“As for you I bid you God speed. Be bold but logical, speculative but cautious, daringly courageous, but properly circumspect withal,” etc., etc.
I think this may do for the present.
CHAPTER LV
I had called on Ernest as a matter of course when he first came to London, but had not seen him. I had been out when he returned my call, so that he had been in town for some weeks before I actually saw him, which I did not very long after he had taken possession of his new rooms. I liked his face, but except for the common bond of music, in respect of which our tastes were singularly alike, I should hardly have known how to get on with him. To do him justice he did not air any of his schemes to me until I had drawn him out concerning them. I, to borrow the words of Ernest’s landlady, Mrs Jupp, “am not a very regular church-goer”—I discovered upon cross-examination that Mrs Jupp had been to church once when she was churched for her son Tom some five and twenty years since, but never either before or afterwards; not even, I fear, to be married, for though she called herself “Mrs” she wore no wedding ring, and spoke of the person who should have been Mr Jupp as “my poor dear boy’s father,” not as “my husband.” But to return. I was vexed at Ernest’s having been ordained. I was not ordained myself and I did not like my friends to be ordained, nor did I like having to be on my best behaviour and to look as if butter would not melt in my mouth, and all for a boy whom I remembered when he knew yesterday and to-morrow and Tuesday, but not a day of the week more—not even Sunday itself—and when he said he did not like the kitten because it had pins in its toes.
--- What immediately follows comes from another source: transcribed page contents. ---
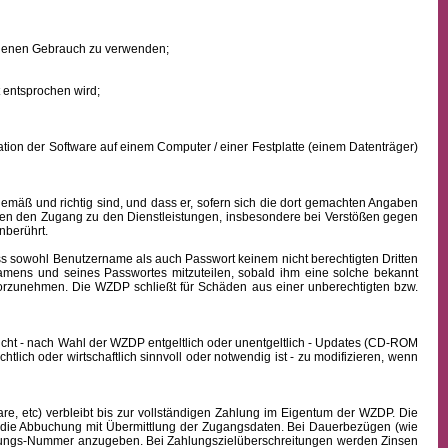
eigenen Gebrauch zu verwenden;
 entsprochen wird;
ion der Software auf einem Computer / einer Festplatte (einem Datenträger)
mäß und richtig sind, und dass er, sofern sich die dort gemachten Angaben
nden den Zugang zu den Dienstleistungen, insbesondere bei Verstößen gegen
nberührt.
ass sowohl
Benutzername
als auch Passwort keinem nicht berechtigten Dritten
namens
und seines Passwortes mitzuteilen, sobald ihm eine solche bekannt
vorzunehmen. Die WZDP schließt für Schäden aus einer unberechtigten bzw.
icht - nach Wahl der WZDP entgeltlich oder unentgeltlich - Updates (CD-ROM
lich oder wirtschaftlich sinnvoll oder notwendig ist - zu modifizieren, wenn
, etc) verbleibt bis zur vollständigen Zahlung im Eigentum der WZDP. Die
die Abbuchung mit Übermittlung der Zugangsdaten. Bei Dauerbezügen (wie
echnungs-Nummer anzugeben. Bei Zahlungszielüberschreitungen werden Zinsen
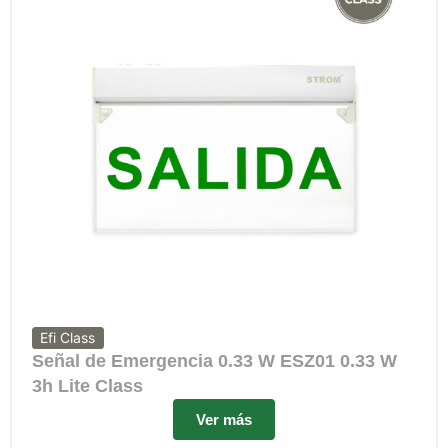
Efi Class
Señal de Emergencia 0.33 W ESZ01 0.33 W
3h Lite Class
Ver más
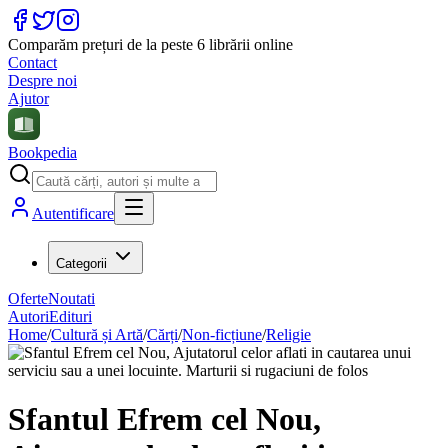
Comparăm prețuri de la peste 6 librării online
Contact
Despre noi
Ajutor
Bookpedia
Autentificare
Categorii
Oferte
Noutati
Autori
Edituri
Home
/
Cultură și Artă
/
Cărți
/
Non-ficțiune
/
Religie
Sfantul Efrem cel Nou,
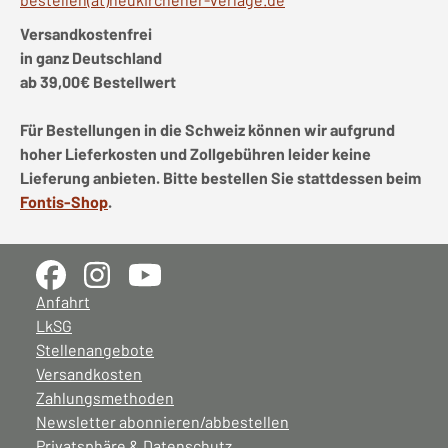
Versandkostenfrei
in ganz Deutschland
ab 39,00€ Bestellwert
Für Bestellungen in die Schweiz können wir aufgrund
hoher Lieferkosten und Zollgebühren leider keine
Lieferung anbieten. Bitte bestellen Sie stattdessen beim
Fontis-Shop
.
Anfahrt
LkSG
Stellenangebote
Versandkosten
Zahlungsmethoden
Newsletter abonnieren/abbestellen
Privatsphäre & Datenschutz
I looked at him and thought of his aunt Alethea, and how fast the money she had left him was accumulating; and it was all to go to this young man, who would use it probably in the very last ways with which Miss Pontifex would have sympathised. I was annoyed. “She always said,” I thought to myself, “that she should make a mess of it, but I did not think she would have made as great a mess of it as this.” Then I thought that perhaps if his aunt had lived he would not have been like this.
Ernest behaved quite nicely to me and I own that the fault was mine if the conversation drew towards dangerous subjects. I was the aggressor, presuming I suppose upon my age and long acquaintance with him, as giving me a right to make myself unpleasant in a quiet way.
Then he came out, and the exasperating part of it was that up to a certain point he was so very right. Grant him his premises and his conclusions were sound enough, nor could I, seeing that he was already ordained, join issue with him about his premises as I should certainly have done if I had had a chance of doing so before he had taken orders. The result was that I had to beat a retreat and went away not in the best of humours. I believe the truth was that I liked Ernest, and was vexed at his being a clergyman, and at a clergyman having so much money coming to him.